Tiercéité
Qualité de l'espace mental intersubjectif permettant la reconnaissance mutuelle, au-delà de la complémentarité dominateur/dominé (Jessica Benjamin).
La tiercéité est un concept fondamental de la psychanalyse contemporaine qui désigne la qualité de l'espace mental intersubjectif permettant la reconnaissance mutuelle entre deux sujets. Développé principalement par Jessica Benjamin, ce concept rompt avec les modèles binaires traditionnels qui envisagent la relation psychique comme une dualité complémentaire, où l'un domine et l'autre se soumet. La tiercéité introduit une dimension nouvelle : celle d'une relation authentique où chaque sujet peut être reconnu dans son altérité et sa singularité, sans réduction à un rôle prédéterminé.
Historiquement, Sigmund Freud et ses successeurs, notamment Jacques Lacan, avaient mis l'accent sur le rôle du tiers dans la structure psychique, notamment à travers le complexe d'Œdipe et la fonction paternelle. Cependant, le concept de tiercéité proposé par Benjamin va au-delà de ces formulations classiques. Il s'agit moins d'une instance extérieure qui intervient dans la dyade que d'une qualité intrinsèque à la relation elle-même, une capacité de l'espace partagé à accueillir la différence et la tension créatrice entre deux subjectivités.
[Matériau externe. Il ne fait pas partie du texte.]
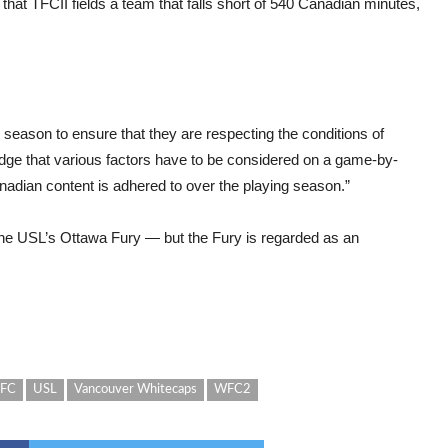
 that TFCII fields a team that falls short of 540 Canadian minutes,
eason to ensure that they are respecting the conditions of
dge that various factors have to be considered on a game-by-
adian content is adhered to over the playing season.”
the USL’s Ottawa Fury — but the Fury is regarded as an
 FC
USL
Vancouver Whitecaps
WFC2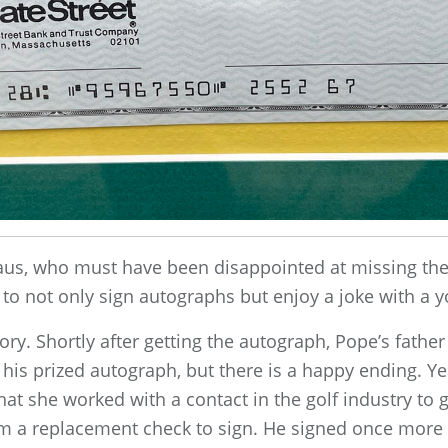
laus, who must have been disappointed at missing the 
 to not only sign autographs but enjoy a joke with a y
tory. Shortly after getting the autograph, Pope’s fathe
 his prized autograph, but there is a happy ending. Yea
hat she worked with a contact in the golf industry to g
m a replacement check to sign. He signed once more in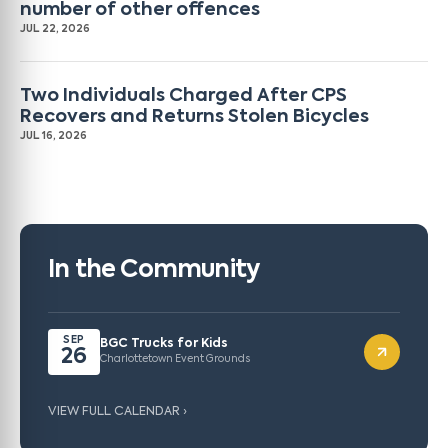
number of other offences
JUL 22, 2026
Two Individuals Charged After CPS
Recovers and Returns Stolen Bicycles
JUL 16, 2026
In the Community
SEP
BGC Trucks for Kids
26
Charlottetown Event Grounds
VIEW FULL CALENDAR ›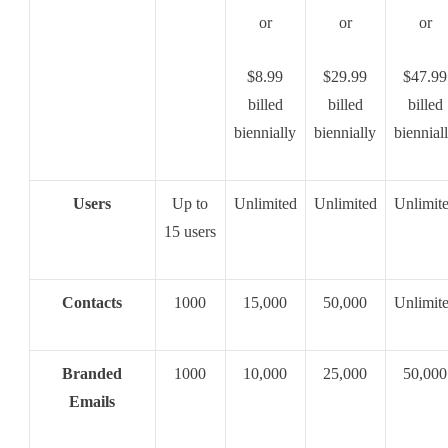
or
or
or
$8.99
$29.99
$47.99
billed
billed
billed
biennially
biennially
biennial
Users
Up to
Unlimited
Unlimited
Unlimit
15 users
Contacts
1000
15,000
50,000
Unlimit
Branded
1000
10,000
25,000
50,000
Emails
Sur le plan clinique, la tiercéité représente une dimension cruciale du travail psychanalytique. Dans la relation analytique, elle permettrait au patient de ne pas être enferné dans une position d'objet ou de simple réceptacle de l'interprétation, mais de devenir un sujet actif dans la construction du sens. C'est dans cet espace de reconnaissance mutuelle que peuvent émerger des transformations psychiques authentiques, au-delà des jeux de pouvoir et des mécanismes de soumission ou de domination qui structurent souvent les relations précoces.
La tiercéité s'oppose ainsi à la logique de complémentarité qui caractérise certains modèles relationnels, notamment ceux où un sujet actif face à un sujet passif, un dominateur face à un dominé. Elle propose une alternative : celle d'une relation où chaque participant conserve son autonomie et sa capacité d'action, tout en reconnaissant la présence et la valeur de l'autre. C'est une vision particulièrement pertinente pour penser les relations amoureuses, parentales et thérapeutiques dans une perspective d'égalité psychique.
En synthèse, la tiercéité représente un apport majeur à la pensée psychanalytique contemporaine, notamment grâce à Jessica Benjamin qui a articoulé ce concept de manière rigoureuse. Elle invite à reconsidérer la nature de nos liens intersubjectifs, non plus comme des échanges où l'un gagne ce que l'autre perd, mais comme des espaces de création commune où la reconnaissance mutuelle devient possible et souhaitable.
Questions fréquentes
- Quelle est la différence entre la tiercéité et le tiers classique dans la psychanalyse freudienne ?
- Contrairement au tiers freudien (la fonction paternelle ou l'instance extérieure du complexe d'Œdipe), la tiercéité n'est pas une entité externe qui intervient dans la relation. C'est plutôt une qualité intrinsèque à l'espace relationnel lui-même, une capacité du lien à accueillir la différence et la singularité de chacun sans hiérarchie prédéterminée.
- Comment la tiercéité s'applique-t-elle dans la pratique psychanalytique ?
- En analyse, la tiercéité permet au patient de ne pas être réduit à un objet passif mais de devenir un sujet actif dans la création de sens. Cet espace de reconnaissance mutuelle entre analyste et analysant crée les conditions pour des transformations psychiques authentiques, au-delà des jeux de pouvoir.
- La tiercéité signifie-t-elle que la relation dyadique est dépassée ?
- Non, il ne s'agit pas de dépasser la relation à deux, mais de transformer sa nature. La tiercéité enrichit la dyade en y introduisant une dimension de réciprocité et d'égalité psychique, où chaque sujet conserve son autonomie tout en reconnaissant l'autre dans sa différence.
- Pourquoi Jessica Benjamin insiste-t-elle sur la tiercéité plutôt que sur la complémentarité ?
- Benjamin critique la logique complémentaire (dominant/dominé) qui reproduit les rapports de pouvoir des relations précoces. La tiercéité propose un modèle alternatif où la relation devient un espace créatif de reconnaissance mutuelle, libérant chacun de rôles figés et réducteurs.
- La tiercéité peut-elle s'observer dans les relations amoureuses et parentales ?
- Oui, c'est un enjeu central. Une relation amoureuse ou parentale fondée sur la tiercéité se caractérise par la capacité de chacun à être reconnu dans son altérité, sans fusion ni domination. Elle favorise l'authenticité et l'épanouissement mutuel plutôt que la dépendance ou la soumission.